Posted April 25, 2017 09:20 AM by Daniel Horowitz

Are you tired of all that winning?

When Republicans initially gained control of the House in 2011, they promised to defund Obamacare, end funding for Planned Parenthood, and cut spending in the first budget bill in March. Even though they only controlled one branch of government, the understanding was that, buttressed by an electoral landslide, Republicans would stand their ground on at least half of their demands. Well, they caved immediately and then promised us they’d fight “the next time” in the fall budget. It became an inside joke among conservatives on Capitol Hill – “don’t worry, we’ll do it the next time” – even though the same rationale for the maniacal capitulation the first time would always persist in the subsequent iterations.

Now, with control of all three branches and a president who sold himself in the primaries as the antithesis of weak-kneed Republicans who don’t know the first thing about tough negotiations, we are in the exact same position. Last night, President Trump signaled that, after not even fighting on refugee resettlement and Planned Parenthood, he would cave on the final budget issue – the funding of the border fence. But fear not, he’ll resume his demand … the next time!

This degree of capitulation, with control of all three branches, is impressing even me … and I had low expectations of this president and this party.
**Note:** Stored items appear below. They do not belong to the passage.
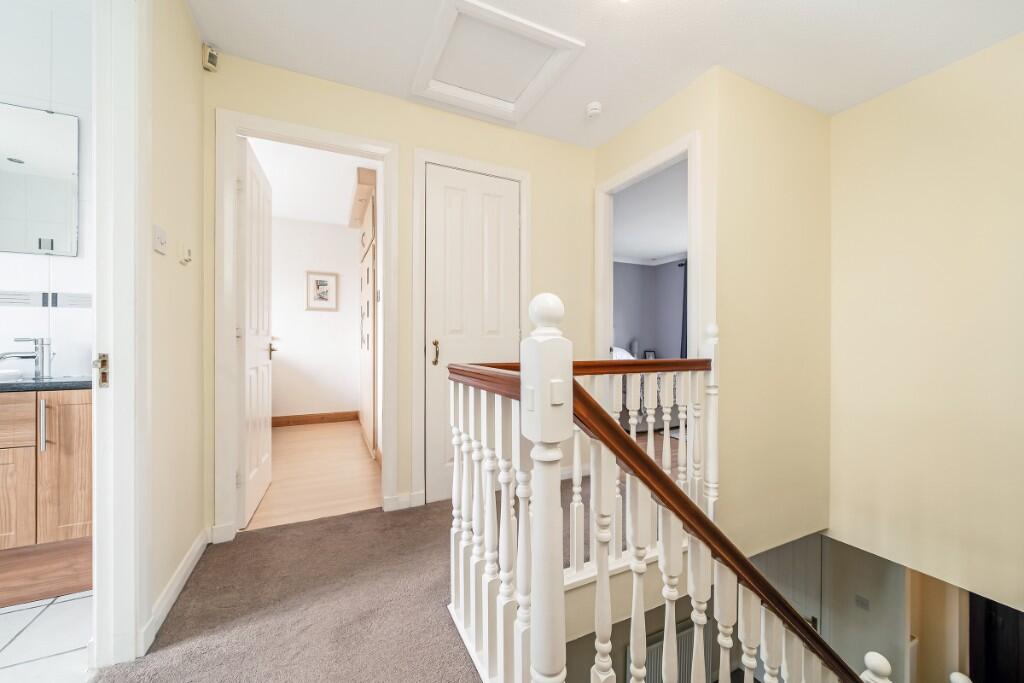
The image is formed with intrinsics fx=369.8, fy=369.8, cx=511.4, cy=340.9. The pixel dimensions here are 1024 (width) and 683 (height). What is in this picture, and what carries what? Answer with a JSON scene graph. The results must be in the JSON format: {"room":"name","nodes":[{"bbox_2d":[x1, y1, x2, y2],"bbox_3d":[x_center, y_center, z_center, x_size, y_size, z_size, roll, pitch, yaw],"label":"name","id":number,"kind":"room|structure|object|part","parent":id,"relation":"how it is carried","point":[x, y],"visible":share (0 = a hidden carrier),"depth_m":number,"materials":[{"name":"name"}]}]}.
{"room":"hallway","nodes":[
{"label":"hallway","id":0,"kind":"room"},
{"bbox_2d":[0,591,92,682],"bbox_3d":[-2.075,1.066,0.252,2.228,0.102,2.965,0,0,-26],"label":"tiled floor","id":1,"kind":"structure","parent":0,"point":[37,632],"depth_m":1.25,"materials":[{"name":"white tile"}]},
{"bbox_2d":[0,389,93,604],"bbox_3d":[-2.357,0.487,1.387,1.498,1.039,0.522,0,0,-26],"label":"vanity cabinet","id":2,"kind":"object","parent":1,"relation":"on","point":[73,401],"visible":0.81,"depth_m":1.44,"materials":[{"name":"brown wood"}]},
{"bbox_3d":[-2.028,0.310,1.361,0.425,0.175,0.030,0,0,-26],"label":"drawer","id":3,"kind":"part","parent":2,"relation":"part of","materials":[{"name":"brown wood"}]},
{"bbox_3d":[-2.063,0.637,1.433,0.323,0.430,0.032,0,0,-26],"label":"cabinet door","id":4,"kind":"part","parent":2,"relation":"part of","materials":[{"name":"brown wood"}]},
{"bbox_3d":[-1.826,0.331,1.449,0.016,0.193,0.032,0,0,-26],"label":"bar handle","id":5,"kind":"part","parent":2,"relation":"part of","materials":[{"name":"silver metal"}]},
{"bbox_2d":[0,376,91,392],"bbox_3d":[-2.289,0.183,1.490,1.129,0.029,0.552,0,0,-26],"label":"countertop","id":6,"kind":"structure","parent":2,"relation":"on","point":[17,387],"depth_m":1.50,"materials":[{"name":"stone"}]},
{"bbox_2d":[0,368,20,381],"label":"sink","id":7,"kind":"object","parent":6,"relation":"on","point":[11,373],"visible":0.95,"depth_m":1.53,"materials":[{"name":"white ceramic"}]},
{"bbox_2d":[1,336,51,379],"bbox_3d":[-2.150,0.071,1.633,0.119,0.180,0.138,0,0,-26],"label":"tap","id":8,"kind":"object","parent":6,"relation":"on","point":[39,355],"visible":0.99,"depth_m":1.66,"materials":[{"name":"silver metal"}]},
{"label":"cabinet door","id":9,"kind":"part","parent":2,"relation":"part of","materials":[{"name":"brown wood"}]},
{"bbox_2d":[0,0,94,378],"bbox_3d":[-2.764,-0.304,1.515,2.241,2.638,0.124,0,0,-26],"label":"bathroom wall","id":10,"kind":"structure","parent":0,"point":[63,363],"depth_m":1.73,"materials":[{"name":"white tile"}]},
{"bbox_2d":[0,103,80,256],"bbox_3d":[-2.372,-0.735,1.620,0.691,0.670,0.010,0,0,-26],"label":"bathroom mirror","id":11,"kind":"object","parent":10,"relation":"attached to","point":[59,198],"visible":1,"depth_m":1.71,"materials":[{"name":"mirror"}]},
{"bbox_2d":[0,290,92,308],"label":"tile strip","id":12,"kind":"object","parent":10,"relation":"attached to","point":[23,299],"visible":0.8,"depth_m":1.76,"materials":[{"name":"tile"}]},
{"bbox_2d":[146,0,206,646],"bbox_3d":[-0.844,-0.241,0.302,0.109,2.517,3.436,0,0,-26],"label":"left wall","id":13,"kind":"structure","parent":0,"point":[191,311],"depth_m":1.49,"materials":[{"name":"beige paint"}]},
{"bbox_2d":[92,0,149,672],"bbox_3d":[-1.032,-0.111,0.730,0.140,2.251,1.068,0,0,-26],"label":"bathroom door frame","id":14,"kind":"structure","parent":13,"relation":"attached to","point":[97,289],"depth_m":1.16,"materials":[{"name":"white paint"}]},
{"bbox_2d":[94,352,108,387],"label":"strike plate","id":15,"kind":"object","parent":14,"relation":"attached to","point":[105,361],"visible":0.89,"depth_m":1.14,"materials":[{"name":"metal"}]},
{"bbox_2d":[153,224,167,254],"bbox_3d":[-1.287,-0.371,1.358,0.015,0.092,0.105,0,0,-26],"label":"light switch","id":16,"kind":"object","parent":13,"relation":"attached to","point":[161,239],"visible":0.98,"depth_m":1.34,"materials":[{"name":"white plastic"}]},
{"bbox_2d":[139,527,210,652],"bbox_3d":[-1.355,0.960,1.532,0.016,0.086,0.723,0,0,-26],"label":"baseboard","id":17,"kind":"structure","parent":13,"relation":"attached to","point":[193,556],"depth_m":1.43,"materials":[{"name":"white paint"}]},
{"bbox_2d":[178,242,192,264],"bbox_3d":[-1.374,-0.371,1.560,0.030,0.087,0.081,0,0,-26],"label":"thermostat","id":18,"kind":"object","parent":13,"relation":"attached to","point":[187,253],"visible":0.98,"depth_m":1.53,"materials":[{"name":"white plastic"}]},
{"bbox_2d":[248,136,373,225],"bbox_3d":[-1.896,-1.480,3.282,1.574,0.097,2.860,0,0,-26],"label":"bedroom ceiling","id":19,"kind":"structure","parent":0,"point":[313,216],"depth_m":3.28,"materials":[{"name":"white paint"}]},
{"bbox_2d":[247,419,380,531],"bbox_3d":[-1.796,1.045,3.261,1.429,0.102,2.722,0,0,-26],"label":"floor","id":20,"kind":"structure","parent":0,"point":[289,435],"depth_m":2.72,"materials":[{"name":"brown wood"}]},
{"bbox_2d":[353,167,378,459],"bbox_3d":[-1.414,-0.187,3.771,0.320,2.343,1.499,0,0,-26],"label":"wardrobe","id":21,"kind":"object","parent":20,"relation":"on","point":[367,401],"visible":0.58,"depth_m":3.39,"materials":[{"name":"brown wood"}]},
{"bbox_2d":[270,216,361,419],"bbox_3d":[-2.500,-0.229,4.427,1.620,2.429,0.121,0,0,-26],"label":"bedroom back wall","id":22,"kind":"structure","parent":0,"point":[343,229],"depth_m":4.42,"materials":[{"name":"white paint"}]},
{"bbox_2d":[271,411,361,426],"bbox_3d":[-2.450,0.932,4.392,1.232,0.107,0.017,0,0,-26],"label":"baseboard","id":23,"kind":"structure","parent":22,"relation":"attached to","point":[321,419],"depth_m":4.43,"materials":[{"name":"brown wood"}]},
{"bbox_2d":[305,270,337,310],"bbox_3d":[-2.265,-0.599,4.412,0.347,0.457,0.024,0,0,-26],"label":"framed picture","id":24,"kind":"object","parent":22,"relation":"attached to","point":[323,283],"visible":0.99,"depth_m":4.41,"materials":[{"name":"white"}]},
{"bbox_2d":[96,478,588,682],"bbox_3d":[0.591,1.144,0.752,3.279,0.269,4.477,0,0,-26],"label":"carpet floor","id":25,"kind":"structure","parent":0,"point":[249,542],"depth_m":1.39,"materials":[{"name":"carpet"}]},
{"bbox_2d":[444,292,864,682],"bbox_3d":[0.930,1.029,1.360,2.055,2.185,0.992,0,0,-26],"label":"stair banister","id":26,"kind":"object","parent":25,"relation":"on","point":[606,564],"visible":0.92,"depth_m":0.97,"materials":[{"name":"white wood"}]},
{"bbox_2d":[205,50,598,537],"bbox_3d":[-0.460,-0.236,2.365,2.418,2.461,0.119,0,0,-26],"label":"back wall","id":27,"kind":"structure","parent":0,"point":[532,168],"depth_m":2.27,"materials":[{"name":"beige paint"}]},
{"bbox_2d":[201,43,218,71],"bbox_3d":[-1.465,-1.377,1.796,0.054,0.100,0.054,0,0,20],"label":"motion sensor","id":28,"kind":"object","parent":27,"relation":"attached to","point":[213,52],"visible":0.98,"depth_m":1.78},
{"bbox_2d":[213,106,397,542],"bbox_3d":[-1.097,-0.079,2.077,0.864,2.160,0.149,0,0,-26],"label":"door frame","id":29,"kind":"structure","parent":27,"relation":"attached to","point":[389,443],"depth_m":1.90,"materials":[{"name":"white paint"}]},
{"bbox_2d":[237,134,274,525],"bbox_3d":[-1.584,-0.063,2.308,0.136,2.100,0.722,0,0,-20],"label":"open door","id":30,"kind":"structure","parent":29,"relation":"attached to","point":[263,359],"depth_m":2.16,"materials":[{"name":"white paint"}]},
{"bbox_2d":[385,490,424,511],"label":"baseboard","id":31,"kind":"structure","parent":27,"relation":"attached to","point":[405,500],"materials":[{"name":"white paint"}]},
{"bbox_2d":[424,163,520,503],"bbox_3d":[-0.221,-0.050,2.383,0.649,2.108,0.096,0,0,-26],"label":"closet door","id":32,"kind":"structure","parent":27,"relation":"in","point":[509,227],"depth_m":2.37,"materials":[{"name":"white paint"}]},
{"bbox_3d":[-0.484,0.072,2.341,0.044,0.145,0.052,0,0,-26],"label":"brass handle","id":33,"kind":"part","parent":32,"relation":"part of","materials":[{"name":"gold metal"}]},
{"bbox_2d":[414,147,530,506],"bbox_3d":[-0.231,-0.085,2.392,0.783,2.164,0.036,0,0,-26],"label":"closet door frame","id":34,"kind":"structure","parent":27,"relation":"attached to","point":[449,158],"depth_m":2.24,"materials":[{"name":"white paint"}]},
{"bbox_2d":[192,0,1022,147],"bbox_3d":[0.658,-1.485,0.971,3.956,0.107,3.719,0,0,-26],"label":"ceiling","id":35,"kind":"structure","parent":0,"point":[708,52],"depth_m":1.78,"materials":[{"name":"white paint"}]},
{"bbox_2d":[412,0,584,121],"bbox_3d":[-0.101,-1.469,1.966,0.691,0.073,0.672,0,0,-26],"label":"loft hatch","id":36,"kind":"object","parent":35,"relation":"in","point":[550,32],"visible":0.99,"depth_m":1.93,"materials":[{"name":"white paint"}]},
{"bbox_2d":[586,101,602,117],"bbox_3d":[0.503,-1.418,2.273,0.097,0.040,0.098,0,0,-26],"label":"smoke detector","id":37,"kind":"object","parent":35,"relation":"attached to","point":[594,106],"visible":0.99,"depth_m":2.25,"materials":[{"name":"white plastic"}]},
{"bbox_2d":[613,259,685,361],"bbox_3d":[2.264,-0.185,4.720,2.810,2.537,3.869,0,0,-26],"label":"bedroom wall","id":38,"kind":"structure","parent":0,"point":[634,267],"depth_m":6.52,"materials":[{"name":"paint"}]},
{"bbox_2d":[614,251,688,266],"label":"crown molding","id":39,"kind":"structure","parent":38,"relation":"attached to","point":[634,261],"depth_m":6.39,"materials":[{"name":"white paint"}]},
{"bbox_2d":[678,261,687,358],"bbox_3d":[2.950,-0.158,5.892,0.090,2.234,0.739,0,0,-26],"label":"curtain","id":40,"kind":"object","parent":38,"relation":"attached to","point":[684,289],"visible":0.25,"depth_m":6.09,"materials":[{"name":"fabric"}]},
{"bbox_2d":[643,349,655,359],"bbox_3d":[2.372,0.263,6.380,0.198,0.230,0.092,0,0,-26],"label":"photo frame","id":41,"kind":"object","parent":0,"point":[650,355],"visible":0.76,"depth_m":6.37,"materials":[{"name":"black"}]},
{"bbox_2d":[613,159,687,262],"bbox_3d":[2.049,-1.483,4.226,3.781,0.100,4.336,0,0,-26],"label":"bedroom ceiling","id":42,"kind":"structure","parent":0,"point":[660,251],"depth_m":4.26,"materials":[{"name":"white paint"}]},
{"bbox_2d":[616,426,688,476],"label":"bedroom floor","id":43,"kind":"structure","parent":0,"point":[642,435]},
{"bbox_2d":[610,346,680,433],"bbox_3d":[1.298,0.492,4.938,1.449,1.023,1.713,0,0,-26],"label":"bed","id":44,"kind":"object","parent":43,"relation":"on","point":[640,401],"visible":0.2,"depth_m":4.16,"materials":[{"name":"white fabric"}]},
{"bbox_2d":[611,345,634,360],"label":"pillow","id":45,"kind":"object","parent":44,"relation":"on","point":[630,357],"visible":0.24,"depth_m":5.55,"materials":[{"name":"white fabric"}]},
{"bbox_2d":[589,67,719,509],"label":"doorway wall","id":46,"kind":"structure","parent":0,"point":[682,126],"depth_m":2.11,"materials":[{"name":"beige paint"}]},
{"bbox_2d":[595,129,701,365],"bbox_3d":[0.865,-0.064,2.438,0.116,2.205,0.857,0,0,-26],"label":"bedroom door frame","id":47,"kind":"structure","parent":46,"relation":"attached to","point":[694,269],"depth_m":2.43,"materials":[{"name":"white paint"}]},
{"bbox_2d":[634,619,706,682],"bbox_3d":[1.174,2.444,2.723,0.705,0.643,0.055,0,0,-26],"label":"radiator","id":48,"kind":"object","parent":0,"point":[684,644],"visible":0.48,"depth_m":2.68,"materials":[{"name":"white metal"}]},
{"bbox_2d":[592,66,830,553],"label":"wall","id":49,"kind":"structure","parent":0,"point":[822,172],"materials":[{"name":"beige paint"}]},
{"bbox_2d":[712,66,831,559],"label":"wall","id":50,"kind":"structure","parent":0,"point":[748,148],"depth_m":2.12,"materials":[{"name":"beige paint"}]},
{"bbox_2d":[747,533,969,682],"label":"lower wall","id":51,"kind":"structure","parent":0,"point":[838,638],"depth_m":2.81,"materials":[{"name":"grey paint"}]},
{"bbox_2d":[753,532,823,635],"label":"lower door","id":52,"kind":"structure","parent":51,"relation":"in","point":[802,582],"depth_m":3.11,"materials":[{"name":"grey"}]},
{"bbox_2d":[855,594,869,610],"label":"light switch","id":53,"kind":"object","parent":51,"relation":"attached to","point":[862,602],"visible":0.98,"depth_m":2.85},
{"bbox_2d":[967,593,1023,682],"bbox_3d":[3.462,2.228,2.412,0.188,2.292,0.681,0,0,-26],"label":"dark door","id":54,"kind":"structure","parent":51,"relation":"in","point":[988,604],"depth_m":2.54,"materials":[{"name":"black wood"}]},
{"bbox_2d":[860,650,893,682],"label":"newel post","id":55,"kind":"object","parent":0,"point":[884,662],"visible":0.94,"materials":[{"name":"white wood"}]},
{"bbox_2d":[827,30,1023,612],"bbox_3d":[2.633,0.041,1.311,0.123,2.951,2.564,0,0,-26],"label":"right wall","id":56,"kind":"structure","parent":0,"point":[918,88],"depth_m":1.97,"materials":[{"name":"beige paint"}]},
{"bbox_2d":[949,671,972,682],"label":"newel post","id":57,"kind":"object","parent":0,"point":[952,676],"visible":0.99,"depth_m":1.89,"materials":[{"name":"white wood"}]}
]}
They have managed to get run over by a parked car. It’s truly breathtaking to contrast the performance of Democrats in the spring of 2009 with what Republicans have done today with all three branches. At this time in 2009, Democrats passed the bailouts, the stimulus, the first round of financial regulations, an equal pay bill, SCHIP expansion, and laid the groundwork for other, bigger proposals, such as cap and trade and Obamacare. Then they got everything they wanted in the March 2009 omnibus bill, and a number of GOP senators voted for it. We, on the other hand, are left with nothing.
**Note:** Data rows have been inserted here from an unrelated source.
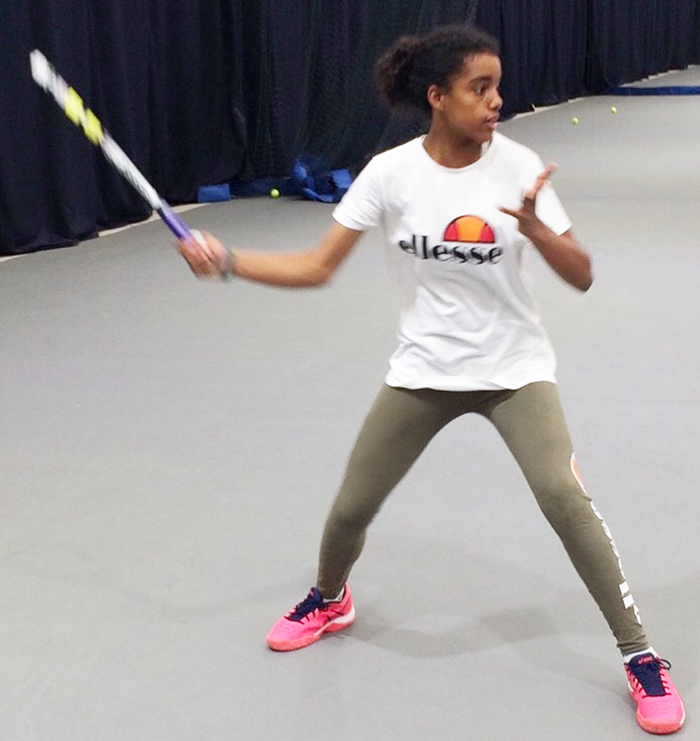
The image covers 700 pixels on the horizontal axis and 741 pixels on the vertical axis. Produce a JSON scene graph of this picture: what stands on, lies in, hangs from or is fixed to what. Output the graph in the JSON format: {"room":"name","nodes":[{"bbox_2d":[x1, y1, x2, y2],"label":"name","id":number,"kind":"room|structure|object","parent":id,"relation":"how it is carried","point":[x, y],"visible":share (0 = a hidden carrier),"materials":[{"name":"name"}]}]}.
{"room":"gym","nodes":[
{"label":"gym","id":0,"kind":"room"},
{"bbox_2d":[0,59,699,740],"label":"floor","id":1,"kind":"structure","parent":0,"point":[468,655],"materials":[{"name":"grey"}]},
{"bbox_2d":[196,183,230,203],"label":"blue bag","id":2,"kind":"object","parent":1,"relation":"on","point":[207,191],"visible":0.8,"materials":[{"name":"blue"}]},
{"bbox_2d":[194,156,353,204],"label":"blue cloth","id":3,"kind":"object","parent":1,"relation":"on","point":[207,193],"visible":0.62,"materials":[{"name":"blue fabric"}]},
{"bbox_2d":[269,187,279,198],"label":"tennis ball","id":4,"kind":"object","parent":1,"relation":"on","point":[273,193],"visible":0.97,"materials":[{"name":"fabric"}]},
{"bbox_2d":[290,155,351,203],"label":"blue bag","id":5,"kind":"object","parent":1,"relation":"on","point":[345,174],"visible":0.62,"materials":[{"name":"blue"}]},
{"bbox_2d":[178,26,685,733],"label":"woman","id":6,"kind":"object","parent":1,"relation":"on","point":[581,512],"visible":0.98},
{"bbox_2d":[30,52,202,247],"label":"tennis racket","id":7,"kind":"object","parent":6,"relation":"in","point":[38,72],"visible":0.85,"materials":[{"name":"plastic"}]},
{"bbox_2d":[570,116,579,125],"label":"tennis ball","id":8,"kind":"object","parent":1,"relation":"on","point":[574,120],"visible":0.97,"materials":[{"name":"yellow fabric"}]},
{"bbox_2d":[609,105,617,114],"label":"tennis ball","id":9,"kind":"object","parent":1,"relation":"on","point":[614,110],"visible":0.97,"materials":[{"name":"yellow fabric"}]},
{"bbox_2d":[603,84,699,95],"label":"mat","id":10,"kind":"object","parent":1,"relation":"on","point":[690,91],"visible":0.93,"materials":[{"name":"blue"}]},
{"label":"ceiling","id":11,"kind":"structure","parent":0},
{"bbox_2d":[2,0,697,271],"label":"black curtain","id":12,"kind":"object","parent":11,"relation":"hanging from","point":[2,191],"visible":0.84,"materials":[{"name":"black fabric"}]},
{"bbox_2d":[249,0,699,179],"label":"net","id":13,"kind":"object","parent":11,"relation":"hanging from","point":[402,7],"visible":0.66,"materials":[{"name":"black fabric"}]}
]}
GOP fighting now less with 3 branches than when they just had the House. They are actually using “next time” excuse. Trump is exactly same.

Oh, and it was obviously hard to fit in the growing list of policy delays in just 140 characters, such as the Paris climate initiative and moving the embassy in Israel to Jerusalem.

At this juncture, conservatives would be wise to ponder the following questions:

  1. What was the purpose of passing a short-term budget bill last fall to last into a new GOP presidency if we don’t use it for anything?
  2. If we are terrified of a government shutdown – no matter the issue and no matter how little power Democrats wield – what is to stop Democrats from demanding anything in exchange for “saving” us from a government shutdown? At this point, Democrats could demand we double funding for abortions or face a government shutdown. There’s nothing Republicans wouldn’t do in order to avoid a shutdown … and Democrats know it.
  3. If Republicans can’t deliver on any of these basic promises when their political capital is the strongest and they stand the farthest from the next election, what dynamic will change in the next year to provide conservatives with a single legislative victory?
  4. If the budget will never be used as leverage to fight back against the courts, for example, on refugees and visas from the Middle East, what is stopping the courts from erasing even the few remaining benefits of this presidency in its executive orders? If Congress fails to act, the courts will likely “strike down” the executive order against sanctuary cities.
  5. If there are no attempts to reform the filibuster into an actual talking filibuster, what is to stop Democrats from blocking everything Republicans propose? Yet, at the same time, the American people are under the impression that Republicans control everything and will punish them for their failures. Democrats never had this problem, because, while Republicans filibustered certain proposals, they supplied the votes for a number of others, especially for all the budget bills.
  6. In light of the colossal betrayal on the inviolable promises to build the wall and repeal Obamacare, why would anyone put any stock into Wednesday’s promise for massive tax cuts? Why should we take his discretionary budget cuts seriously if Democrats will raise exponentially more outrage over that proposal in September and again threaten a government shutdown?
  7. If conservatives are going to continue their reluctance to criticize Trump directly, opting to focus their ire more on his staff and Congress, when will he ever feel the pressure to deliver? Sure, Republicans in the Senate preemptively undercut his leverage on the budget weeks ago, but why was the president not fighting the appropriators instead of fighting against conservatives who wanted to keep his Obamacare promise?

Finally, there is the most unsettling question of all: What does the GOP need to do for conservatives to finally learn that this party – its infrastructure, messaging, beliefs, and hierarchy – is irremediably broken?